Coisas de ontem... e de hoje LXXV

05 de Outubro de 2013
Nylton Gomes Batista

Nylton Gomes Batista

Puxado pela Dorinha, todo o grupo “cai no pelo” do Manelão. Tatão é o que mais ri, dirigindo-lhe brincadeiras e tiradas filosóficas:

– Veja como a compensação, lei das mais justas no esquema universal, entrou em cena, tão logo se cometeu o abuso contra a natureza.

– Mas eu não afrontei a natureza; cometi, sim, maldade contra pessoas que, naquelas circunstâncias, estavam indefesas. O erro, do qual me arrependi, no mesmo momento, foi expor o Jacinto à ação danosa da urtiga.

– Você pensa que não, assim como o faz a maioria das pessoas em casos semelhantes. Entretanto, você se valeu, primeiro, da passividade inerente aos vegetais e, segundo, da característica específica da urtiga para molestar o rapaz.

– Agora, quem não entende mais nada sou – fala Dolores, perguntando a seguir: – que mal há em apanhar algumas folhas de uma planta? Não vejo por que envolver a natureza na história.

– Ninguém está a envolvê-la, mas, Manelão, sim, envolveu-a de forma ultrajante.
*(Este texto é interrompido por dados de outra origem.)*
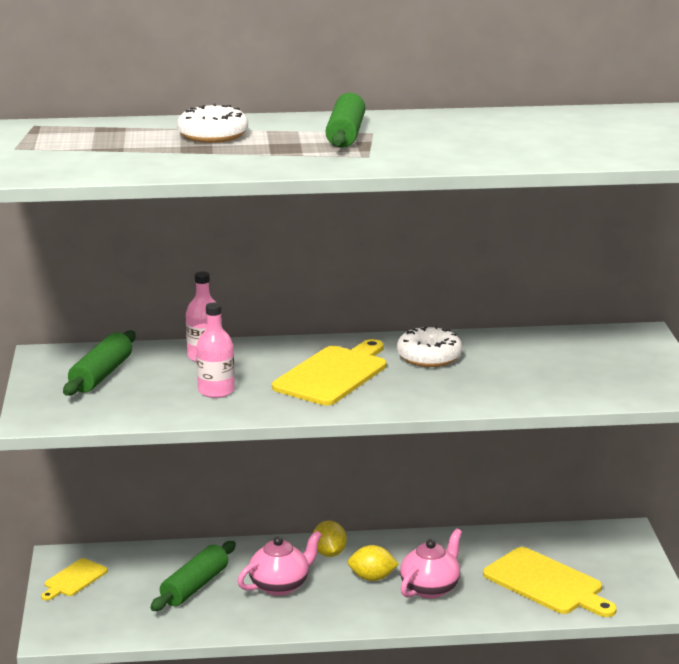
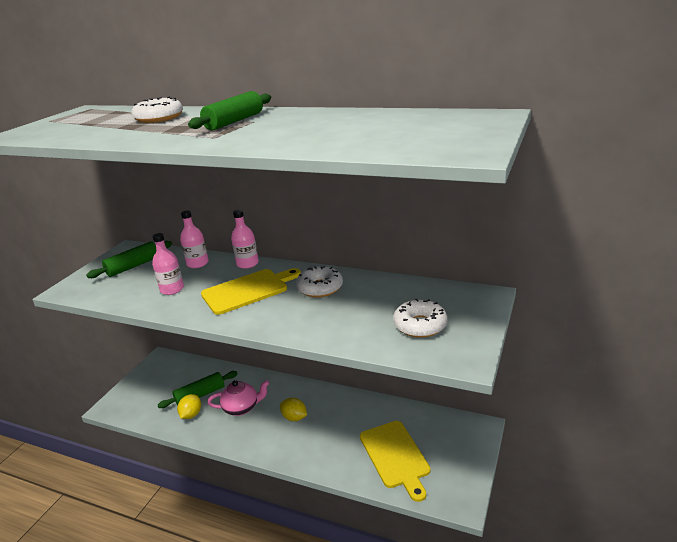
camera: 30 degrees right, 5 degrees up
yellow cutting board [41,558,108,601] -> none
yellow lemon [313,521,347,557] -> yellow lemon moved to [177,394,201,419]
pink teapot [400,529,462,599] -> none
none -> pink bottle [231,210,259,269]
none -> white donut [393,299,448,338]

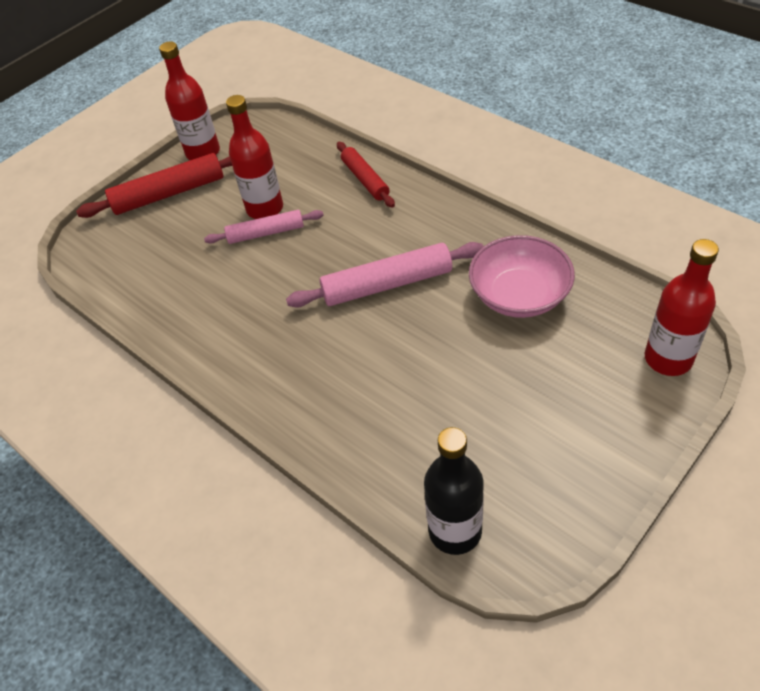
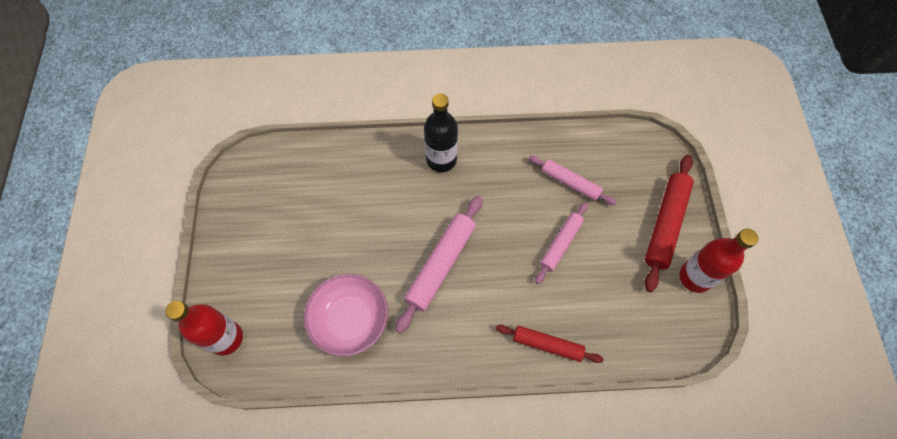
camera: 130 degrees right, 15 degrees up
red bottle [226,95,283,219] -> none
black bottle [424,427,484,555] -> black bottle moved to [424,93,458,172]
none -> pink rolling pin [529,156,617,205]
– Ora, Tatão, que drama! Não exageremos! – protesta Dorinha.

– Sem qualquer necessidade, apanhar folhas de planta se constitui em agressão à natureza, ainda que tal fato não gere consequências em cadeia. O que se constata é que o ser humano se acostumou à pretensão do mais importante entre os seres, na superfície da Terra, o que redunda em pouca ou nenhuma importância às demais manifestações da vida. Valer-se da urtiga para malfazer a outro ser seria o mesmo que “tirar castanhas das brasas com a pata do gato”, como diz o dito popular; ou valer-se da ingenuidade de uma pessoa para prejudicar outra.

– E você acha, Tatão, que o ataque dos marimbondos foi compensação cobrada pela natureza? – indaga Dolores.

– Analisados os fatos, imparcialmente, chega-se à conclusão que não foi pura casualidade ou coincidência. Façamos uma pergunta: por que os dois subiam apressados, no meio do mato, sem o cuidado de olhar por onde passavam? Respondo: porque fugiam de situação criada por eles próprios. Se não fosse por isso, certamente teriam tomado rumo distante da rota dos marimbondos. Manelão, mentor e executor da má ação, foi quem bateu na casa dos insetos e, consequentemente, sofreu suas picadas. Seu parceiro, cúmplice por ter consentido e nada ter feito para impedir o ato, sofreu susto, não deixando de também “pagar” pela omissão. E o mais impressionante: a presença do ácido fórmico na urtiga e no marimbondo. Até mesmo a rejeição momentânea ao Jacinto, manifestada por seus parceiros, se repetiu no companheiro do Manelão.

Manelão, atento às palavras do amigo, fala:

– Engraçado; enquanto o remorso me roía pensei justamente ter sido castigo.

– Não se trata de “castigo” – rebate Tatão – é a natureza a compensar ofensa recebida. Nada, nem ninguém escapa à compensação, que atua imparcialmente, não importando quem, o quê e em que condições tenha violado seus princípios.

Tatão faz uma pausa e pergunta:

– E o seu amigo, não sofreu nenhuma picada?

– Quando caiu, pensei que também ele tivesse sido atacado. Vi que nada sofrera quando, depois de algum tempo, se levantou e disse estar bem.

– E ele não lhe disse mais nada?

– Não, por quê?

– Suspeito que ele não tenha caído, porém se jogado ao chão. Nunca tive oportunidade de testar, mas já ouvi dizer que, diante do ataque iminente de abelhas ou marimbondos a estratégia correta é se jogar ao chão, para escapar às picadas. Dizem que os insetos só atacam no nível em que estão, não descendo ao chão. Se seu amigo também tinha essa informação, é provável que tenha empregado a tática. E como vocês chegaram em casa?

– Antes de tomar rumo de casa, tive de tirar toda a roupa que, bem folgadas àquela época, facilitavam a entrada de insetos. Os marimbondos me picaram até os “documentos” de macheza.

– Mais uma vez, bem feito! – atravessa Dorinha

– Depois disso acabamos de subir pelo mato, então muito denso, para alcançar a região, onde, hoje, se situa a Vila Alegre. De lá, descemos até alcançar o perímetro urbano.